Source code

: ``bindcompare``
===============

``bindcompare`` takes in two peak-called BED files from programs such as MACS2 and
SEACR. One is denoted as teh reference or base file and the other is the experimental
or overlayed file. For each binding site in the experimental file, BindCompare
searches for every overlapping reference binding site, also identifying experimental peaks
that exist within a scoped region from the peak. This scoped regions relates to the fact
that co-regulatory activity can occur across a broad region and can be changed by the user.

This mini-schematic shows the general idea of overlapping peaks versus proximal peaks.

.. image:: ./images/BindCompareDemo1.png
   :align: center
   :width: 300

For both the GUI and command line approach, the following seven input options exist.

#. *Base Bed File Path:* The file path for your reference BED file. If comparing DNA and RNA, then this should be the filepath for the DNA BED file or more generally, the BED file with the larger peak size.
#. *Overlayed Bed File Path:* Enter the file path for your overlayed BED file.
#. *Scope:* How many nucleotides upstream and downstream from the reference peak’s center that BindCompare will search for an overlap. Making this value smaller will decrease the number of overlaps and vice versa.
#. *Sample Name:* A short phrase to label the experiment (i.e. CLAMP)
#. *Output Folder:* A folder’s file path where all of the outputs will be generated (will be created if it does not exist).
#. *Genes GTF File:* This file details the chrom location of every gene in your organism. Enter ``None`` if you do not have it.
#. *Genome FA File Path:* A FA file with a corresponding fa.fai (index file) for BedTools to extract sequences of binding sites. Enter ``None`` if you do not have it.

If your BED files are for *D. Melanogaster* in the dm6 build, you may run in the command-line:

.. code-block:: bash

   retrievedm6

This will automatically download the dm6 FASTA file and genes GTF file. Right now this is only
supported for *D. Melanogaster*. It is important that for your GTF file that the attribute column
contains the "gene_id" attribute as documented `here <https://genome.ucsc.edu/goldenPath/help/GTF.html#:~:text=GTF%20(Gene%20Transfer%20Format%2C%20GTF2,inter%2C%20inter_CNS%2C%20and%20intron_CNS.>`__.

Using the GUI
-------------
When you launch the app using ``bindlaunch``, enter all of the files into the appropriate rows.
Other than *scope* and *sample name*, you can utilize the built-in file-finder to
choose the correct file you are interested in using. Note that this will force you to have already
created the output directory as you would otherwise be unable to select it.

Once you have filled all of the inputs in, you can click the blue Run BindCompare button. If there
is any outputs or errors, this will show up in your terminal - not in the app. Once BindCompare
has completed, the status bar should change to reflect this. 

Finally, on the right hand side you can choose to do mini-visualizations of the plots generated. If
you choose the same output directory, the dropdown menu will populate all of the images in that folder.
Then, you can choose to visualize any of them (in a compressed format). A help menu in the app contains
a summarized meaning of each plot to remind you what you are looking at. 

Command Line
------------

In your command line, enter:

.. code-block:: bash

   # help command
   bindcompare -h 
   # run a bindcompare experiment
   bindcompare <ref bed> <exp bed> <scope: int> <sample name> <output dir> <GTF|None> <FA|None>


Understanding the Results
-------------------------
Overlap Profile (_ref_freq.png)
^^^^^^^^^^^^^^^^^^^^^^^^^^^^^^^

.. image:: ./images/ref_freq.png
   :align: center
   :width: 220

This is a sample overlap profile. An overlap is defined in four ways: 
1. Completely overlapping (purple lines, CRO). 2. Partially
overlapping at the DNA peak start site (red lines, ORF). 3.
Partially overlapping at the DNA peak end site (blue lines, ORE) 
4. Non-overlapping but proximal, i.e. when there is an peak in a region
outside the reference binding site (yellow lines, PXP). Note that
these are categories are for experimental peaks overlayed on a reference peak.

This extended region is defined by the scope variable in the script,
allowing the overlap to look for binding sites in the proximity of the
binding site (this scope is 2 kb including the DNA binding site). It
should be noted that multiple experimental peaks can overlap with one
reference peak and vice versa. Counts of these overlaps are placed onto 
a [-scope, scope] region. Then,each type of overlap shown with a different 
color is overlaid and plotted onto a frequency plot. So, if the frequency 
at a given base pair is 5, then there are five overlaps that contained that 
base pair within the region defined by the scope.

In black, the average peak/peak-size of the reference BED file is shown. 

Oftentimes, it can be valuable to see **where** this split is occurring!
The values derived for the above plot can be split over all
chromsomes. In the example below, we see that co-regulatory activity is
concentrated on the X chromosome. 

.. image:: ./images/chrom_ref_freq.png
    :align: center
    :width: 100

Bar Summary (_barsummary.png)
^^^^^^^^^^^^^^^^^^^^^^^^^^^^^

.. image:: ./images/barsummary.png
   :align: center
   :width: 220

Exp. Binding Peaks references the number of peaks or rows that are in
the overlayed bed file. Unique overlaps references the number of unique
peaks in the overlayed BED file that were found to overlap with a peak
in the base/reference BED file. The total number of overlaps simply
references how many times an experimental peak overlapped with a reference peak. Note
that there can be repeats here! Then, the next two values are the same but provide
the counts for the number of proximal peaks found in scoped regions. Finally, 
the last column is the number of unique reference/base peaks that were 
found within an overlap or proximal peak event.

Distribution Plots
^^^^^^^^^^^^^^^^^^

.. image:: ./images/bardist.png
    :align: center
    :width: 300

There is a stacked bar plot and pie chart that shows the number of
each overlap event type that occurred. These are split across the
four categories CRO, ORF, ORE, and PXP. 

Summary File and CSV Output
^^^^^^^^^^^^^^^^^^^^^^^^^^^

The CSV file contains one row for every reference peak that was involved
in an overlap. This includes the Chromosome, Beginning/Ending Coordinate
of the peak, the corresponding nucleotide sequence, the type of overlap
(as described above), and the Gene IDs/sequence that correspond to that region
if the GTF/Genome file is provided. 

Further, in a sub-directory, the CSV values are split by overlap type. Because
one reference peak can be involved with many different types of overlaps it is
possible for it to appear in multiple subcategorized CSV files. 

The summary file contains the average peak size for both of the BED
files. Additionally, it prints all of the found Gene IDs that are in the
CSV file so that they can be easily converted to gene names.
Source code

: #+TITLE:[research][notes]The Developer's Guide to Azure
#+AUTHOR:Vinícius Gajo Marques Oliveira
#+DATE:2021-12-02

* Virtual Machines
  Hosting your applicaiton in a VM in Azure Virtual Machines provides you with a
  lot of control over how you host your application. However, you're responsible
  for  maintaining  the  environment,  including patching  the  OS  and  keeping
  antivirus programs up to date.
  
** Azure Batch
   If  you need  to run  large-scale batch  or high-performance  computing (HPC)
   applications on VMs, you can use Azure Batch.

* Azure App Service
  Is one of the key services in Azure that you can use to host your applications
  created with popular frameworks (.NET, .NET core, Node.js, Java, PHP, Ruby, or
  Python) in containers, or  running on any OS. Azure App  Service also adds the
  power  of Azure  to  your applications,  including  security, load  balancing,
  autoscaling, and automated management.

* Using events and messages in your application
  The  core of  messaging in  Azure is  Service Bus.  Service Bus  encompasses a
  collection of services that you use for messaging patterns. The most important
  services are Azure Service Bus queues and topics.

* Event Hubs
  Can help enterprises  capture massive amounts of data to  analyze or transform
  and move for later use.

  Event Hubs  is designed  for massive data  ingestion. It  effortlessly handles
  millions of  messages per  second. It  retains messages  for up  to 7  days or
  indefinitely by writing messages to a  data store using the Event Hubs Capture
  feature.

- WORK INSTRUCTIONS -
Write the entries out once more, exactly as they were given.

- RESULT BELOW -
Source code

: ``bindcompare``
===============

``bindcompare`` takes in two peak-called BED files from programs such as MACS2 and
SEACR. One is denoted as teh reference or base file and the other is the experimental
or overlayed file. For each binding site in the experimental file, BindCompare
searches for every overlapping reference binding site, also identifying experimental peaks
that exist within a scoped region from the peak. This scoped regions relates to the fact
that co-regulatory activity can occur across a broad region and can be changed by the user.

This mini-schematic shows the general idea of overlapping peaks versus proximal peaks.

.. image:: ./images/BindCompareDemo1.png
   :align: center
   :width: 300

For both the GUI and command line approach, the following seven input options exist.

#. *Base Bed File Path:* The file path for your reference BED file. If comparing DNA and RNA, then this should be the filepath for the DNA BED file or more generally, the BED file with the larger peak size.
#. *Overlayed Bed File Path:* Enter the file path for your overlayed BED file.
#. *Scope:* How many nucleotides upstream and downstream from the reference peak’s center that BindCompare will search for an overlap. Making this value smaller will decrease the number of overlaps and vice versa.
#. *Sample Name:* A short phrase to label the experiment (i.e. CLAMP)
#. *Output Folder:* A folder’s file path where all of the outputs will be generated (will be created if it does not exist).
#. *Genes GTF File:* This file details the chrom location of every gene in your organism. Enter ``None`` if you do not have it.
#. *Genome FA File Path:* A FA file with a corresponding fa.fai (index file) for BedTools to extract sequences of binding sites. Enter ``None`` if you do not have it.

If your BED files are for *D. Melanogaster* in the dm6 build, you may run in the command-line:

.. code-block:: bash

   retrievedm6

This will automatically download the dm6 FASTA file and genes GTF file. Right now this is only
supported for *D. Melanogaster*. It is important that for your GTF file that the attribute column
contains the "gene_id" attribute as documented `here <https://genome.ucsc.edu/goldenPath/help/GTF.html#:~:text=GTF%20(Gene%20Transfer%20Format%2C%20GTF2,inter%2C%20inter_CNS%2C%20and%20intron_CNS.>`__.

Using the GUI
-------------
When you launch the app using ``bindlaunch``, enter all of the files into the appropriate rows.
Other than *scope* and *sample name*, you can utilize the built-in file-finder to
choose the correct file you are interested in using. Note that this will force you to have already
created the output directory as you would otherwise be unable to select it.

Once you have filled all of the inputs in, you can click the blue Run BindCompare button. If there
is any outputs or errors, this will show up in your terminal - not in the app. Once BindCompare
has completed, the status bar should change to reflect this. 

Finally, on the right hand side you can choose to do mini-visualizations of the plots generated. If
you choose the same output directory, the dropdown menu will populate all of the images in that folder.
Then, you can choose to visualize any of them (in a compressed format). A help menu in the app contains
a summarized meaning of each plot to remind you what you are looking at. 

Command Line
------------

In your command line, enter:

.. code-block:: bash

   # help command
   bindcompare -h 
   # run a bindcompare experiment
   bindcompare <ref bed> <exp bed> <scope: int> <sample name> <output dir> <GTF|None> <FA|None>


Understanding the Results
-------------------------
Overlap Profile (_ref_freq.png)
^^^^^^^^^^^^^^^^^^^^^^^^^^^^^^^

.. image:: ./images/ref_freq.png
   :align: center
   :width: 220

This is a sample overlap profile. An overlap is defined in four ways: 
1. Completely overlapping (purple lines, CRO). 2. Partially
overlapping at the DNA peak start site (red lines, ORF). 3.
Partially overlapping at the DNA peak end site (blue lines, ORE) 
4. Non-overlapping but proximal, i.e. when there is an peak in a region
outside the reference binding site (yellow lines, PXP). Note that
these are categories are for experimental peaks overlayed on a reference peak.

This extended region is defined by the scope variable in the script,
allowing the overlap to look for binding sites in the proximity of the
binding site (this scope is 2 kb including the DNA binding site). It
should be noted that multiple experimental peaks can overlap with one
reference peak and vice versa. Counts of these overlaps are placed onto 
a [-scope, scope] region. Then,each type of overlap shown with a different 
color is overlaid and plotted onto a frequency plot. So, if the frequency 
at a given base pair is 5, then there are five overlaps that contained that 
base pair within the region defined by the scope.

In black, the average peak/peak-size of the reference BED file is shown. 

Oftentimes, it can be valuable to see **where** this split is occurring!
The values derived for the above plot can be split over all
chromsomes. In the example below, we see that co-regulatory activity is
concentrated on the X chromosome. 

.. image:: ./images/chrom_ref_freq.png
    :align: center
    :width: 100

Bar Summary (_barsummary.png)
^^^^^^^^^^^^^^^^^^^^^^^^^^^^^

.. image:: ./images/barsummary.png
   :align: center
   :width: 220

Exp. Binding Peaks references the number of peaks or rows that are in
the overlayed bed file. Unique overlaps references the number of unique
peaks in the overlayed BED file that were found to overlap with a peak
in the base/reference BED file. The total number of overlaps simply
references how many times an experimental peak overlapped with a reference peak. Note
that there can be repeats here! Then, the next two values are the same but provide
the counts for the number of proximal peaks found in scoped regions. Finally, 
the last column is the number of unique reference/base peaks that were 
found within an overlap or proximal peak event.

Distribution Plots
^^^^^^^^^^^^^^^^^^

.. image:: ./images/bardist.png
    :align: center
    :width: 300

There is a stacked bar plot and pie chart that shows the number of
each overlap event type that occurred. These are split across the
four categories CRO, ORF, ORE, and PXP. 

Summary File and CSV Output
^^^^^^^^^^^^^^^^^^^^^^^^^^^

The CSV file contains one row for every reference peak that was involved
in an overlap. This includes the Chromosome, Beginning/Ending Coordinate
of the peak, the corresponding nucleotide sequence, the type of overlap
(as described above), and the Gene IDs/sequence that correspond to that region
if the GTF/Genome file is provided. 

Further, in a sub-directory, the CSV values are split by overlap type. Because
one reference peak can be involved with many different types of overlaps it is
possible for it to appear in multiple subcategorized CSV files. 

The summary file contains the average peak size for both of the BED
files. Additionally, it prints all of the found Gene IDs that are in the
CSV file so that they can be easily converted to gene names.
Source code

: #+TITLE:[research][notes]The Developer's Guide to Azure
#+AUTHOR:Vinícius Gajo Marques Oliveira
#+DATE:2021-12-02

* Virtual Machines
  Hosting your applicaiton in a VM in Azure Virtual Machines provides you with a
  lot of control over how you host your application. However, you're responsible
  for  maintaining  the  environment,  including patching  the  OS  and  keeping
  antivirus programs up to date.
  
** Azure Batch
   If  you need  to run  large-scale batch  or high-performance  computing (HPC)
   applications on VMs, you can use Azure Batch.

* Azure App Service
  Is one of the key services in Azure that you can use to host your applications
  created with popular frameworks (.NET, .NET core, Node.js, Java, PHP, Ruby, or
  Python) in containers, or  running on any OS. Azure App  Service also adds the
  power  of Azure  to  your applications,  including  security, load  balancing,
  autoscaling, and automated management.

* Using events and messages in your application
  The  core of  messaging in  Azure is  Service Bus.  Service Bus  encompasses a
  collection of services that you use for messaging patterns. The most important
  services are Azure Service Bus queues and topics.

* Event Hubs
  Can help enterprises  capture massive amounts of data to  analyze or transform
  and move for later use.

  Event Hubs  is designed  for massive data  ingestion. It  effortlessly handles
  millions of  messages per  second. It  retains messages  for up  to 7  days or
  indefinitely by writing messages to a  data store using the Event Hubs Capture
  feature.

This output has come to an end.